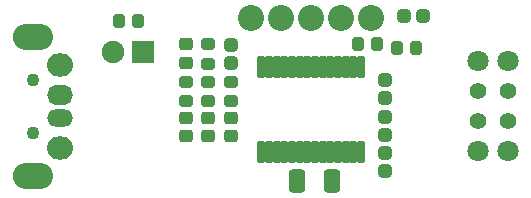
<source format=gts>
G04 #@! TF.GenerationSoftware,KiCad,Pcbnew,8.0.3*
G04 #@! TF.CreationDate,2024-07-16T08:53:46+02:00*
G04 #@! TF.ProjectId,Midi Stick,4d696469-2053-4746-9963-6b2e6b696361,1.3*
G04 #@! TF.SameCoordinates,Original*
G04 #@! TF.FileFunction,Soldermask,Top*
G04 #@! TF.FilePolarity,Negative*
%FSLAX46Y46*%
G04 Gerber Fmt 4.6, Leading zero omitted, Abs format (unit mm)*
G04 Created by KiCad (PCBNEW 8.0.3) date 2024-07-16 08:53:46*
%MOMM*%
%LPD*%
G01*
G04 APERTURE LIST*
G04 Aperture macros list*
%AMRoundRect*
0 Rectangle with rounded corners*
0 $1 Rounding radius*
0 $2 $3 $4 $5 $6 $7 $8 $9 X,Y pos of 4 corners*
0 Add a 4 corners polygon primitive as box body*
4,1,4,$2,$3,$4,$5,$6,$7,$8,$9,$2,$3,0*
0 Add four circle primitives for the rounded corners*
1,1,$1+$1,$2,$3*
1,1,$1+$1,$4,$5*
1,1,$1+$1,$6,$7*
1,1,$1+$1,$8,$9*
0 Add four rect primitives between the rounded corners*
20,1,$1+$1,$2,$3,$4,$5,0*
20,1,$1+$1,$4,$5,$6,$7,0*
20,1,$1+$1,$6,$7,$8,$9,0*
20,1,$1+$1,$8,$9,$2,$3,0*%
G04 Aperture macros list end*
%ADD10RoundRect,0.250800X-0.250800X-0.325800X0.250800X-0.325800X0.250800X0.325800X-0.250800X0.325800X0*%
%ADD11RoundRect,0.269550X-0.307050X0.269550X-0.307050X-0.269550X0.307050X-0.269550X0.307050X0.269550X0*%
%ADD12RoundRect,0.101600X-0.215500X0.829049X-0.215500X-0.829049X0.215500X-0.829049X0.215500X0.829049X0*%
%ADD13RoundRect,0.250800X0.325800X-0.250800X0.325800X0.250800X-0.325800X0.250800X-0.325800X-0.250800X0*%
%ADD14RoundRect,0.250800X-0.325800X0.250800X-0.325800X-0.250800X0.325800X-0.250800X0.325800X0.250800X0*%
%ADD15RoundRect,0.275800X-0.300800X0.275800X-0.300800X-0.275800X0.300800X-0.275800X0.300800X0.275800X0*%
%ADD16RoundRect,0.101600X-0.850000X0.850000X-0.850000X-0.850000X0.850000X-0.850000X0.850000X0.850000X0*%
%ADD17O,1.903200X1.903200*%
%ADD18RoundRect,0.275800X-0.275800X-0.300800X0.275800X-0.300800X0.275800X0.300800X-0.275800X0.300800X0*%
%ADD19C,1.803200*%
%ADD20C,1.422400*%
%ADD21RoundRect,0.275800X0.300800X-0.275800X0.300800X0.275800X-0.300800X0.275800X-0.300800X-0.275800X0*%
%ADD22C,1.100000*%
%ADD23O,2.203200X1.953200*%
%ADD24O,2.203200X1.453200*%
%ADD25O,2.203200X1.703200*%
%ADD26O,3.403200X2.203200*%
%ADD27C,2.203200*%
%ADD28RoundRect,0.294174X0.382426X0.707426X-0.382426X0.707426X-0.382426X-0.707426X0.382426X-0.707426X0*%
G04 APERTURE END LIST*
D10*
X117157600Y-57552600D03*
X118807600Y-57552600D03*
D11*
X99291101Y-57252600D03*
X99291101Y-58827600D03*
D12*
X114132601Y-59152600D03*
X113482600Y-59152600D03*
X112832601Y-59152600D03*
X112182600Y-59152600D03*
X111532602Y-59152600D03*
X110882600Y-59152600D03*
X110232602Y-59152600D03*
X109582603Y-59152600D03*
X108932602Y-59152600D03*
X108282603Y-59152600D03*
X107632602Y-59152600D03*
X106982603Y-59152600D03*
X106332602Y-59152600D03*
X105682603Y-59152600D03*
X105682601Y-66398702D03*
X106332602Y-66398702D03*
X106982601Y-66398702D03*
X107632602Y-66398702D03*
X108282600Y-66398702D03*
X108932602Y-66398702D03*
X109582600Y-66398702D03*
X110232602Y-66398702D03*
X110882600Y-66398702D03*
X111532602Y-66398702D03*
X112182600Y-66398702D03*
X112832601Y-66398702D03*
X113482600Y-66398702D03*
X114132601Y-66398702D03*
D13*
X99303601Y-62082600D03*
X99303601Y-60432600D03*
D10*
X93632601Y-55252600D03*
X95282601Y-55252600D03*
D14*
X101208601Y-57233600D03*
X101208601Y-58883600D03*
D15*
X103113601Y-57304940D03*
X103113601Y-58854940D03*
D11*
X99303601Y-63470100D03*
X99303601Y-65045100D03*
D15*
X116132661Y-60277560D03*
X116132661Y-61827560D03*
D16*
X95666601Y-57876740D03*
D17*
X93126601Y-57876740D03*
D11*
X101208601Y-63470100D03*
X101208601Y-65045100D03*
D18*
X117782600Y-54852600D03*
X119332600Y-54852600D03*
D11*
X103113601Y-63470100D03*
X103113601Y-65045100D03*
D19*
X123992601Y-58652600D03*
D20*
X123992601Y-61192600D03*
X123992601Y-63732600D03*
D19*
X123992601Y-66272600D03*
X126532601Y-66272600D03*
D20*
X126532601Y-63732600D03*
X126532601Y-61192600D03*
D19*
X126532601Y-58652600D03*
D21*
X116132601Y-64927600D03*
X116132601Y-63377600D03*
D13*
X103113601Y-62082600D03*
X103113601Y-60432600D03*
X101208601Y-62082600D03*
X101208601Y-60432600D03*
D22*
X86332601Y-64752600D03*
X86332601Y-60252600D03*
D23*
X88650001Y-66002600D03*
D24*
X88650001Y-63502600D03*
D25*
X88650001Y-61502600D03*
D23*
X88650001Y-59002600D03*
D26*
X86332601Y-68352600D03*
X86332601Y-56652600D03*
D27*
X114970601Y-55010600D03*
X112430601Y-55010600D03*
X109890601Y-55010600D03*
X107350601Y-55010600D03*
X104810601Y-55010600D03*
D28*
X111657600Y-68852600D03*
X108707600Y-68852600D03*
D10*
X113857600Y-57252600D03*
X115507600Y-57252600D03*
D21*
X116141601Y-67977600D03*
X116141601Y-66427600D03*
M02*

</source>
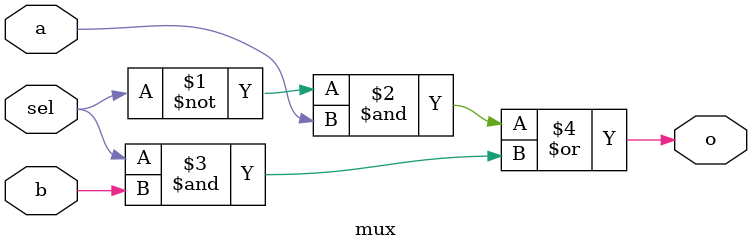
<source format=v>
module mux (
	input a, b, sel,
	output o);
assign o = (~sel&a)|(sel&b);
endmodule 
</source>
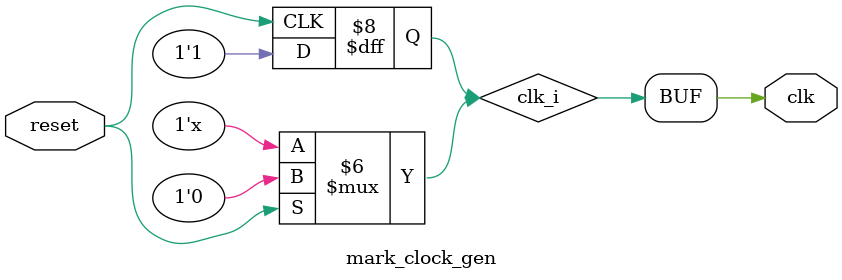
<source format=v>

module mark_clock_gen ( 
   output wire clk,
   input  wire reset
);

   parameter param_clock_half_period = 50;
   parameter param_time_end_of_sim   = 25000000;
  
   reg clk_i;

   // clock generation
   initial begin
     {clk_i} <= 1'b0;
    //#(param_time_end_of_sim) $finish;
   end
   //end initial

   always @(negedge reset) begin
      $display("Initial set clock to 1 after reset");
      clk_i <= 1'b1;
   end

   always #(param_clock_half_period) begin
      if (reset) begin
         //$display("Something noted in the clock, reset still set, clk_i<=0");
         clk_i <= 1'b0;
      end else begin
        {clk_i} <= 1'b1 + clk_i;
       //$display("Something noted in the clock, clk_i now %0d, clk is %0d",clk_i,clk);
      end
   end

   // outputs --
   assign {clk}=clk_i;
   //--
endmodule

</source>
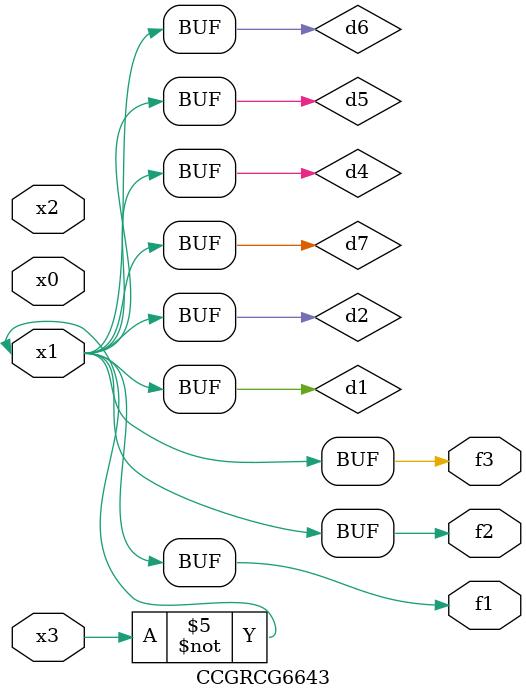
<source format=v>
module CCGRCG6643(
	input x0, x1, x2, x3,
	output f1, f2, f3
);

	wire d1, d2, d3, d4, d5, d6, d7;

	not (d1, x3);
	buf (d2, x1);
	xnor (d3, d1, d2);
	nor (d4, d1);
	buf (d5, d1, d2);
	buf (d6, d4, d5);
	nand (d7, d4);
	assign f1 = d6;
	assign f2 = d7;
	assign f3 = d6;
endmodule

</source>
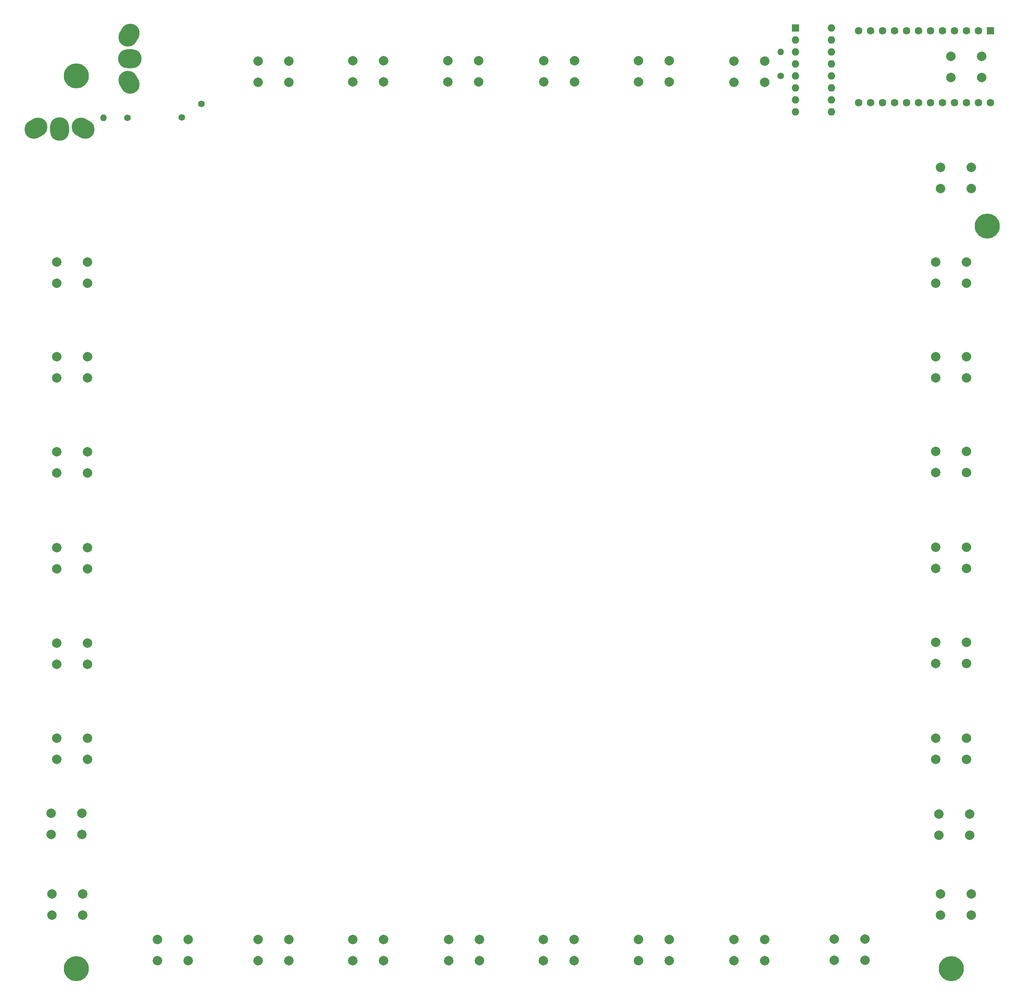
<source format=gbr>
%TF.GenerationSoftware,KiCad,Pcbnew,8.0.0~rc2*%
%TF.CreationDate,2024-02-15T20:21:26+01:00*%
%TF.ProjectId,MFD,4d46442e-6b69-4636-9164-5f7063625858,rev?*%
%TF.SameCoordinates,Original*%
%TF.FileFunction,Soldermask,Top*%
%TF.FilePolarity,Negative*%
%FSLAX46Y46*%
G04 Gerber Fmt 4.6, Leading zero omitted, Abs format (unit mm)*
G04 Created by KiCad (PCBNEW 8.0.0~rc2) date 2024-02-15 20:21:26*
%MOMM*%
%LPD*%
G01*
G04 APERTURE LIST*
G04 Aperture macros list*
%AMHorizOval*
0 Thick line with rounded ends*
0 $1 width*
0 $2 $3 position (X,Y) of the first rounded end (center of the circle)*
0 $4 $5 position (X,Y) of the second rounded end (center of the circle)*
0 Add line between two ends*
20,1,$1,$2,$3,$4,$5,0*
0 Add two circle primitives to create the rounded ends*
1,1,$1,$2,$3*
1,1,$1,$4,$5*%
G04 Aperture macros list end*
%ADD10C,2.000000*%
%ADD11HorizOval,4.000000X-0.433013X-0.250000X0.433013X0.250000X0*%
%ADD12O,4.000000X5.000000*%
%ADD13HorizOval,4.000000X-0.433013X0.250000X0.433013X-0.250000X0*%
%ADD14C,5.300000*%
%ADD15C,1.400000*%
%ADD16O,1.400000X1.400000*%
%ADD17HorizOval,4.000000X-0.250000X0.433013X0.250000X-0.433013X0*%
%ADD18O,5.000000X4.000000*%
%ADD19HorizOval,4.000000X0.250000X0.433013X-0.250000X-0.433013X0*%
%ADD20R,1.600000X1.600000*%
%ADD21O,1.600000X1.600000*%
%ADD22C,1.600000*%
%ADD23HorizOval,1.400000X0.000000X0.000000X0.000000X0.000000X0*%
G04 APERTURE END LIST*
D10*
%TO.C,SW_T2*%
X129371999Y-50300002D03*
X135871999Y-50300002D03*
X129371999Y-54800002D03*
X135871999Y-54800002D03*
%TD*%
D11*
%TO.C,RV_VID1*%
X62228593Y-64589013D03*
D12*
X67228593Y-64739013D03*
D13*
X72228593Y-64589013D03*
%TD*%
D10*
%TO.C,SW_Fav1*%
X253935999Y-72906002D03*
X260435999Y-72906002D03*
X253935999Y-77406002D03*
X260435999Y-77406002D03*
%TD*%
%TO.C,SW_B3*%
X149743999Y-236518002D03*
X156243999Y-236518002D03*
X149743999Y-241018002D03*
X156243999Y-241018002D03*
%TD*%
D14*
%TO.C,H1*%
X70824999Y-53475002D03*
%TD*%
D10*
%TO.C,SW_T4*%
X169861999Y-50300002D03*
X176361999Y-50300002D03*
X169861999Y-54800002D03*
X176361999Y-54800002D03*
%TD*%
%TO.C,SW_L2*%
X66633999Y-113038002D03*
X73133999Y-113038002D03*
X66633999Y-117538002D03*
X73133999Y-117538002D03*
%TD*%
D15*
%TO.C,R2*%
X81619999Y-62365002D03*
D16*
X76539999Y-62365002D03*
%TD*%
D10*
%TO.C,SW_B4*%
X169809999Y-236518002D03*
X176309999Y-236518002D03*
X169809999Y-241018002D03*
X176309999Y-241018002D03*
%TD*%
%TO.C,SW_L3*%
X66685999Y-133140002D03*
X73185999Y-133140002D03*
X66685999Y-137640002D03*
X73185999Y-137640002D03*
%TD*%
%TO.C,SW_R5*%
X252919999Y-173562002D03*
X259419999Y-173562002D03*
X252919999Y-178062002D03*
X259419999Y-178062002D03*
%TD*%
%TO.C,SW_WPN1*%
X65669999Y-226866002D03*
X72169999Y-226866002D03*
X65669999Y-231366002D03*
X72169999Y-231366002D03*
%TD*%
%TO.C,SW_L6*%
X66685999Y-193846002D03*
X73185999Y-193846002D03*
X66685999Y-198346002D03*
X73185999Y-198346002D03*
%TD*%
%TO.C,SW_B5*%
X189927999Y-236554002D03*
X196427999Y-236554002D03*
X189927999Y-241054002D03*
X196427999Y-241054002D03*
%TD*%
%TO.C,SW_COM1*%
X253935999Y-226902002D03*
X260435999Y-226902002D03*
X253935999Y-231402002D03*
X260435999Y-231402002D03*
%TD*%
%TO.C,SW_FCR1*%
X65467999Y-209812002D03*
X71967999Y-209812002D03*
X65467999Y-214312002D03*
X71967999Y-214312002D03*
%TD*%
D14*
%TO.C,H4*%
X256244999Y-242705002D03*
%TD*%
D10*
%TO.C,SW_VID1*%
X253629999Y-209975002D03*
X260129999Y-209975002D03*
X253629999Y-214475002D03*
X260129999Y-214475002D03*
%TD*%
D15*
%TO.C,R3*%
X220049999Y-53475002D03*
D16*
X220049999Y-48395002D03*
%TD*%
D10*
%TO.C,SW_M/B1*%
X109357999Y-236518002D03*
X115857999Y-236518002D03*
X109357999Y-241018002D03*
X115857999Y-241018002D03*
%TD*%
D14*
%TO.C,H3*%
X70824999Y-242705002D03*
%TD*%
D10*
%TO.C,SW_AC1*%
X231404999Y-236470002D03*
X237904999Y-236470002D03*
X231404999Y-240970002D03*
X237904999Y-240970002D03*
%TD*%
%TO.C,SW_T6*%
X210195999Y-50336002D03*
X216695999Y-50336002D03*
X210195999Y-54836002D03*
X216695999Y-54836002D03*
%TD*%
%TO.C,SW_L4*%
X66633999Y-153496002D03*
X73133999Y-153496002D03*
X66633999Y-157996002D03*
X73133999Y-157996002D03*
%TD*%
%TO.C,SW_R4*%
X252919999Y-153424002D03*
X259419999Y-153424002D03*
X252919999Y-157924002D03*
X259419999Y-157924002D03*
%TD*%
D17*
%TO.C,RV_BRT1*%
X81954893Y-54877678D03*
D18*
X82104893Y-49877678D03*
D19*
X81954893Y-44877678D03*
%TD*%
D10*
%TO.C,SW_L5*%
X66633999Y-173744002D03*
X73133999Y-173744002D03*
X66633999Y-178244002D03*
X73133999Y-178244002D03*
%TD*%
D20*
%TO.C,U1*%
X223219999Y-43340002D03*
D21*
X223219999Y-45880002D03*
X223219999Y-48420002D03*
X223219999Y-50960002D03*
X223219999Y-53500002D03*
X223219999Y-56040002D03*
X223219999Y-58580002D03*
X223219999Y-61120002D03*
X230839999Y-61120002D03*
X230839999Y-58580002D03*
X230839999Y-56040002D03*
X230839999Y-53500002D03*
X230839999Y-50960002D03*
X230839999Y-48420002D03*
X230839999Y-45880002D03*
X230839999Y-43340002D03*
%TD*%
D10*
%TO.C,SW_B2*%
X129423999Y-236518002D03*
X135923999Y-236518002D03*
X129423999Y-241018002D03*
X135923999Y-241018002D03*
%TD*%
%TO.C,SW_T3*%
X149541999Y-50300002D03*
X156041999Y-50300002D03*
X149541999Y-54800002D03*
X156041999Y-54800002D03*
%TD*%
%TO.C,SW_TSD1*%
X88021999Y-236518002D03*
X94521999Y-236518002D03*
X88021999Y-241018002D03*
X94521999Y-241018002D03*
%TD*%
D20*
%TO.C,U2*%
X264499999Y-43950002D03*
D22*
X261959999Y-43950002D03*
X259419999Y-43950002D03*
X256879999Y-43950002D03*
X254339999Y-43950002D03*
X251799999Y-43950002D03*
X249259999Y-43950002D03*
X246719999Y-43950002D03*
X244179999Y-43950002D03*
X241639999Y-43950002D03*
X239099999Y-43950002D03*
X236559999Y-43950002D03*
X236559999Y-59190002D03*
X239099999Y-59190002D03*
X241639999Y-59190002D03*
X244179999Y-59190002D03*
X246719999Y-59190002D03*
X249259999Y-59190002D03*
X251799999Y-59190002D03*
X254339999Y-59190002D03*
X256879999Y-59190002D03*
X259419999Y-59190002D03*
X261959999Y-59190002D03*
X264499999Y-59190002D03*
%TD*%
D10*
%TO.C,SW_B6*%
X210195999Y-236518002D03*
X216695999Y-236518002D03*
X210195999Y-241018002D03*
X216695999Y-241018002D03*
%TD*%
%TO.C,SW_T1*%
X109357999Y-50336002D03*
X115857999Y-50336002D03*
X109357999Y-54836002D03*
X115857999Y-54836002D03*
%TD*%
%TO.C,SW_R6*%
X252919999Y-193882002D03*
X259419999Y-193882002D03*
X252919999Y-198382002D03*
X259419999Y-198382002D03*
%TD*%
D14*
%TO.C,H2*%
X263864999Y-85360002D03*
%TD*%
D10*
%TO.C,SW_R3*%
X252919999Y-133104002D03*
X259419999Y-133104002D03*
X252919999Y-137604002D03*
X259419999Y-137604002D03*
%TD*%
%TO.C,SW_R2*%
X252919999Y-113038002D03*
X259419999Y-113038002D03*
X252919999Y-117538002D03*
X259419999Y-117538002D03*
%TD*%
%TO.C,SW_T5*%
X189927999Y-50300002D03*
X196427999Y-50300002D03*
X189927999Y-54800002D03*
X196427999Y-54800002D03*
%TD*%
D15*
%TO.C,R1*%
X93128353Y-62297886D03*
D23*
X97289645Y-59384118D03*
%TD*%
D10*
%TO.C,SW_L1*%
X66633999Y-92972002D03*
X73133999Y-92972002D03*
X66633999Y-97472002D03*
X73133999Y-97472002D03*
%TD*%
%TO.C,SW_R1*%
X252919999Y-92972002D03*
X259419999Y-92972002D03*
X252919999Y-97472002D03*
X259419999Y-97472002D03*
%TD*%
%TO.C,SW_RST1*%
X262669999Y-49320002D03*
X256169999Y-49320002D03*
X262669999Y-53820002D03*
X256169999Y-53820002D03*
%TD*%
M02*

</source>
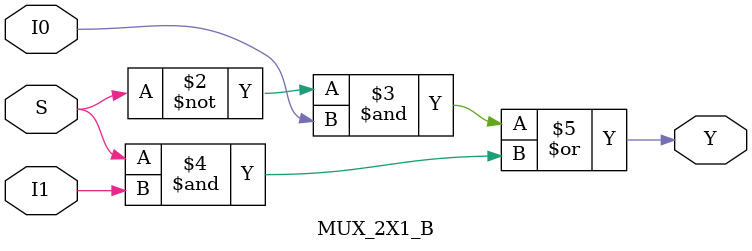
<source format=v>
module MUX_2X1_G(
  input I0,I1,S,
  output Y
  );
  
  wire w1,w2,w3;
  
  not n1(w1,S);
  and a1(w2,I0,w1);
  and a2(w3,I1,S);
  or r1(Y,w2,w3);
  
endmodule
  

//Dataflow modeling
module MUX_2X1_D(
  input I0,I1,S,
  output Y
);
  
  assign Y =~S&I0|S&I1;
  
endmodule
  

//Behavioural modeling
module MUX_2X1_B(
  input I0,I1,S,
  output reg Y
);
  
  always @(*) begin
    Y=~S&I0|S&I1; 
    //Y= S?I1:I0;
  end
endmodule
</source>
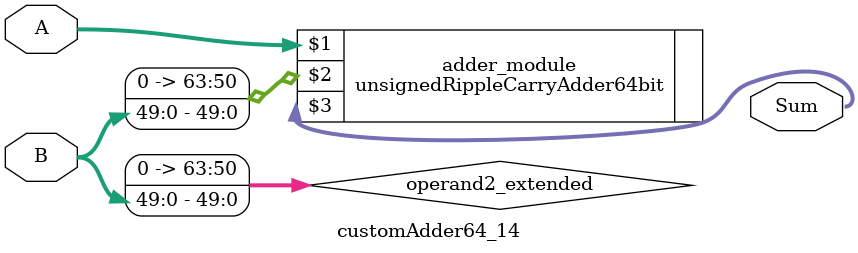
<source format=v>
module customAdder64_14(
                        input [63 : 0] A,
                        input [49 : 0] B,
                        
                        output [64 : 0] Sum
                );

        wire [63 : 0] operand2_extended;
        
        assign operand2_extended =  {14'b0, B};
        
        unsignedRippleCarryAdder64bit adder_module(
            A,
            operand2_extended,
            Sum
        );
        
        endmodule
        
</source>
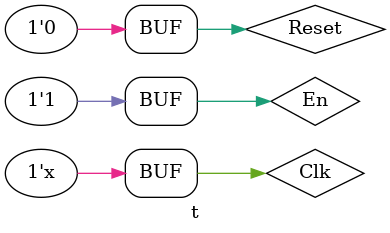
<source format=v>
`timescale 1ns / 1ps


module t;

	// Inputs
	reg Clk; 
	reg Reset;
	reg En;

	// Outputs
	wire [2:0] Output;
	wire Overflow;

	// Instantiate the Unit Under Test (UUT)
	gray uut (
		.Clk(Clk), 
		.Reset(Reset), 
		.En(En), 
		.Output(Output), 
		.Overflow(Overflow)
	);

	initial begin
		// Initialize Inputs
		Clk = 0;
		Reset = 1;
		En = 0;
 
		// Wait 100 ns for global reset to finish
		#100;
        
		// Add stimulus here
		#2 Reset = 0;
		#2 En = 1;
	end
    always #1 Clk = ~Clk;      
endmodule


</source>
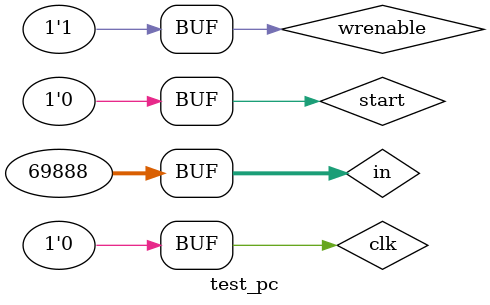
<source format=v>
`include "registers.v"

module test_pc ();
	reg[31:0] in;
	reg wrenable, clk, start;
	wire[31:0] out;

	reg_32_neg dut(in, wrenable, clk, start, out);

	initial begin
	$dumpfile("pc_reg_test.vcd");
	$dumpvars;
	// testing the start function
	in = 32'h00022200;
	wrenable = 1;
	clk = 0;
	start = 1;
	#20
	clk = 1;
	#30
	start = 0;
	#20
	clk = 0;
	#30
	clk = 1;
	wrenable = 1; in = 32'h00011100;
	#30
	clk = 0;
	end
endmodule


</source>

Your instructions -
Taking the line with "X252919999Y-193882002D03*" as the first and the line with "X252919999Y-113038002D03*" as the last, retype that stretch of the data above exactly, with no other lines.

Solved exercise -
X252919999Y-193882002D03*
X259419999Y-193882002D03*
X252919999Y-198382002D03*
X259419999Y-198382002D03*
%TD*%
D14*
%TO.C,H2*%
X263864999Y-85360002D03*
%TD*%
D10*
%TO.C,SW_R3*%
X252919999Y-133104002D03*
X259419999Y-133104002D03*
X252919999Y-137604002D03*
X259419999Y-137604002D03*
%TD*%
%TO.C,SW_R2*%
X252919999Y-113038002D03*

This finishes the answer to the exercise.